(Entries taken from a collection)
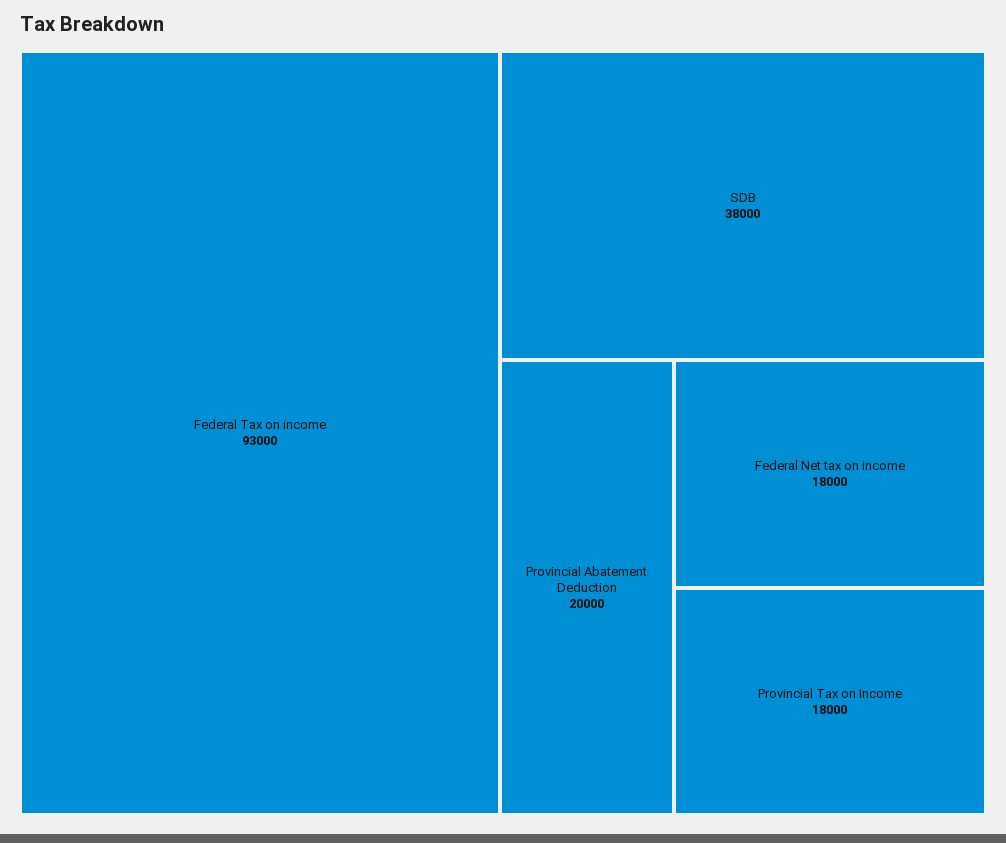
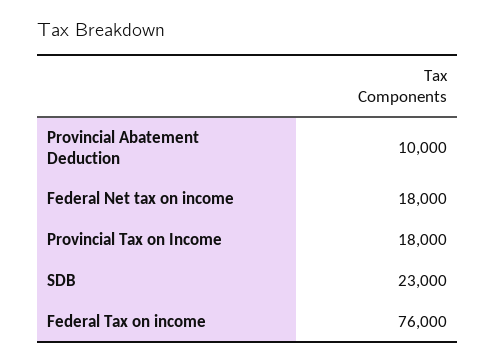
  {
-   "Federal Tax on income": 93000,
+   "Federal Tax on income": 76000,
-   "SDB": 38000,
+   "SDB": 23000,
-   "Provincial Abatement Deduction": 20000,
+   "Provincial Abatement Deduction": 10000,
    "Federal Net tax on income": 18000,
    "Provincial Tax on Income": 18000
  }

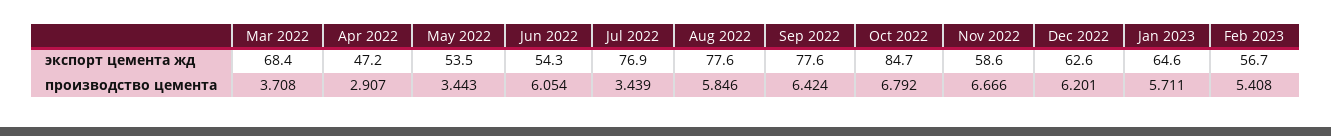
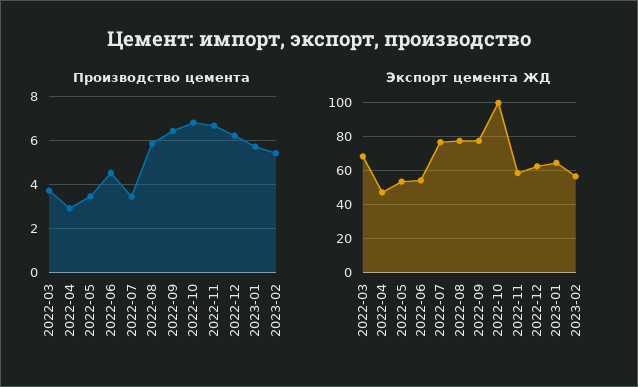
  {
    "экспорт цемента жд": {
      "Mar 2022": 68.4,
      "Apr 2022": 47.2,
      "May 2022": 53.5,
      "Jun 2022": 54.3,
      "Jul 2022": 76.9,
      "Aug 2022": 77.6,
      "Sep 2022": 77.6,
-     "Oct 2022": 84.7,
+     "Oct 2022": 100,
      "Nov 2022": 58.6,
      "Dec 2022": 62.6,
      "Jan 2023": 64.6,
      "Feb 2023": 56.7
    },
    "производство цемента": {
      "Mar 2022": 3.708,
      "Apr 2022": 2.907,
      "May 2022": 3.443,
-     "Jun 2022": 6.054,
+     "Jun 2022": 4.5,
      "Jul 2022": 3.439,
      "Aug 2022": 5.846,
      "Sep 2022": 6.424,
      "Oct 2022": 6.792,
      "Nov 2022": 6.666,
      "Dec 2022": 6.201,
      "Jan 2023": 5.711,
      "Feb 2023": 5.408
    }
  }

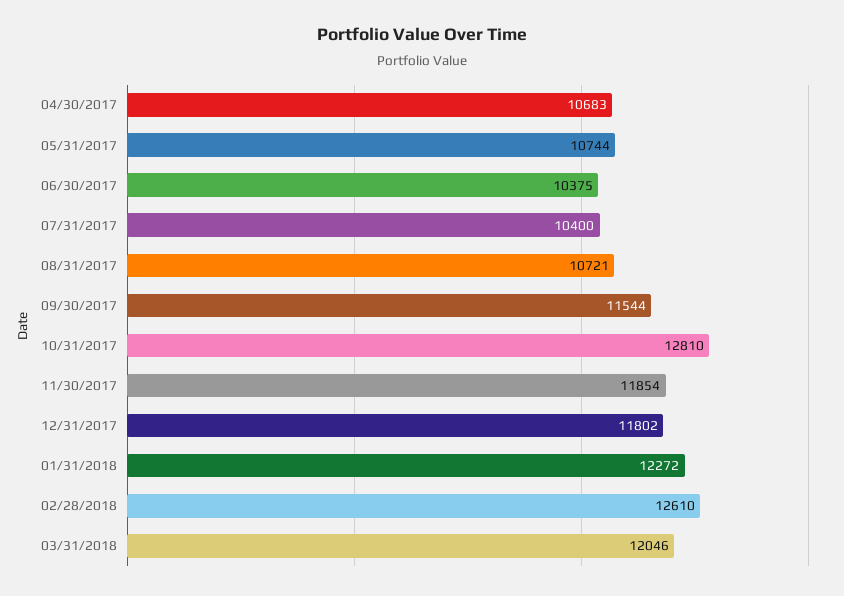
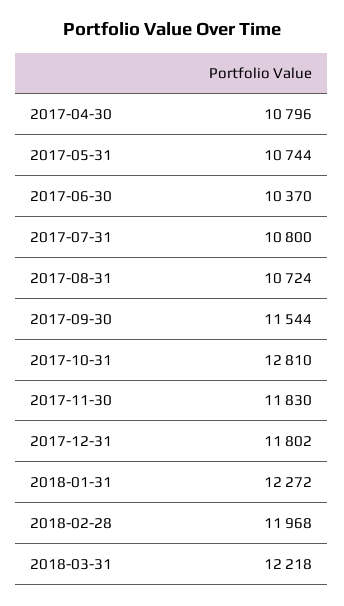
  {
-   "04/30/2017": 10683,
+   "04/30/2017": 10796,
    "05/31/2017": 10744,
-   "06/30/2017": 10375,
+   "06/30/2017": 10370,
-   "07/31/2017": 10400,
+   "07/31/2017": 10800,
-   "08/31/2017": 10721,
+   "08/31/2017": 10724,
    "09/30/2017": 11544,
    "10/31/2017": 12810,
-   "11/30/2017": 11854,
+   "11/30/2017": 11830,
    "12/31/2017": 11802,
    "01/31/2018": 12272,
-   "02/28/2018": 12610,
+   "02/28/2018": 11968,
-   "03/31/2018": 12046
+   "03/31/2018": 12218
  }

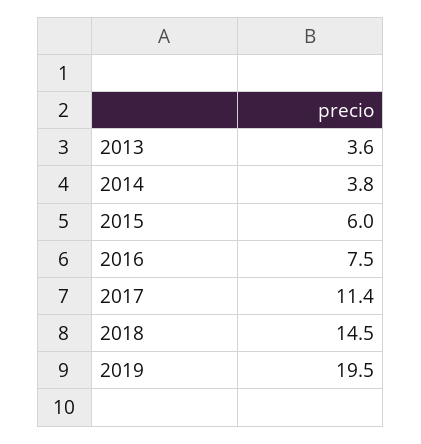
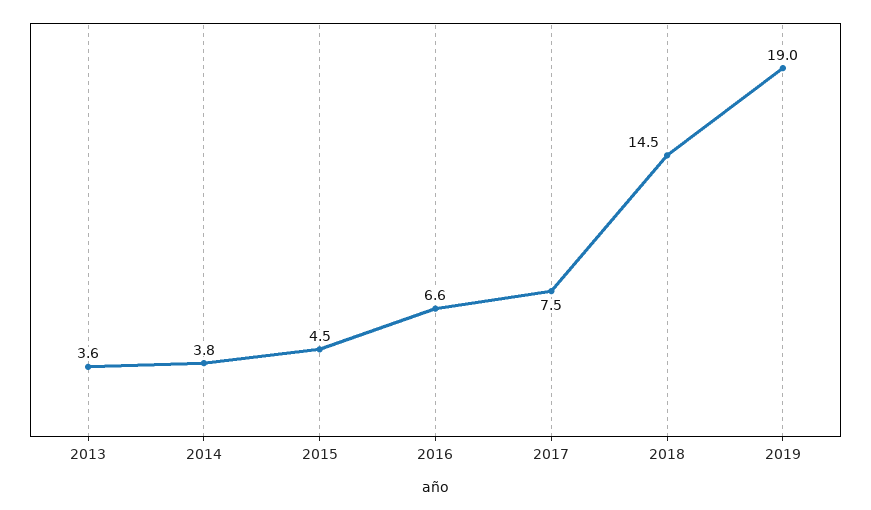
  {
    "2013": 3.6,
    "2014": 3.8,
-   "2015": 6,
+   "2015": 4.5,
-   "2016": 7.5,
+   "2016": 6.6,
-   "2017": 11.4,
+   "2017": 7.5,
    "2018": 14.5,
-   "2019": 19.5
+   "2019": 19
  }

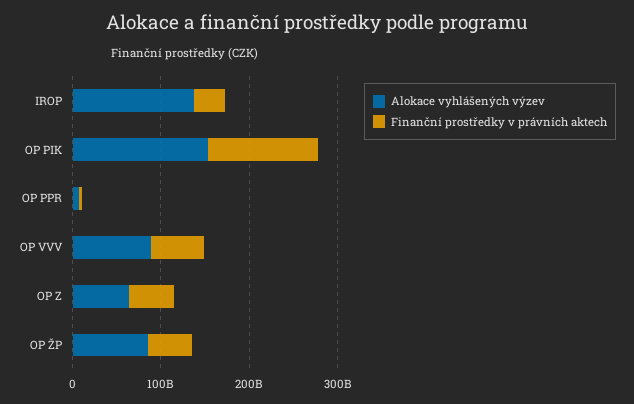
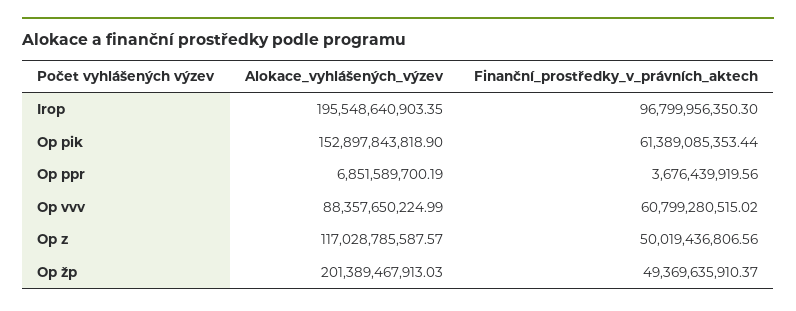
  {
    "Alokace vyhlášených výzev": {
-     "IROP": 140000000000,
+     "IROP": 195548640903.35,
      "OP PIK": 152897843818.9,
      "OP PPR": 6851589700.19,
      "OP VVV": 88357650224.99,
-     "OP Z": 60000000000,
+     "OP Z": 117028785587.57,
-     "OP ŽP": 80000000000
+     "OP ŽP": 201389467913.03
    },
    "Finanční prostředky v právních aktech": {
-     "IROP": 40000000000,
+     "IROP": 96799956350.3,
-     "OP PIK": 120000000000,
+     "OP PIK": 61389085353.44,
      "OP PPR": 3676439919.56,
      "OP VVV": 60799280515.02,
      "OP Z": 50019436806.56,
      "OP ŽP": 49369635910.37
    }
  }

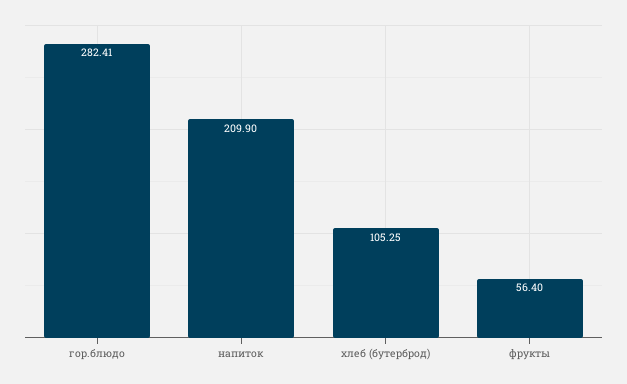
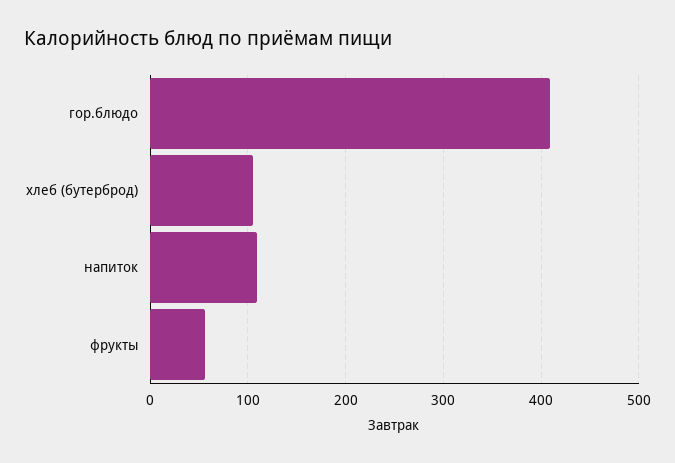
  {
-   "гор.блюдо": 282.41,
+   "гор.блюдо": 410,
-   "напиток": 209.9,
+   "напиток": 110,
    "хлеб (бутерброд)": 105.25,
    "фрукты": 56.4
  }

*YOUR ASSIGNMENT*
In the records, find every line that has the string "Federal" and copy it.

*COMPLETED TASK*
-   "Federal Tax on income": 93000,
+   "Federal Tax on income": 76000,
    "Federal Net tax on income": 18000,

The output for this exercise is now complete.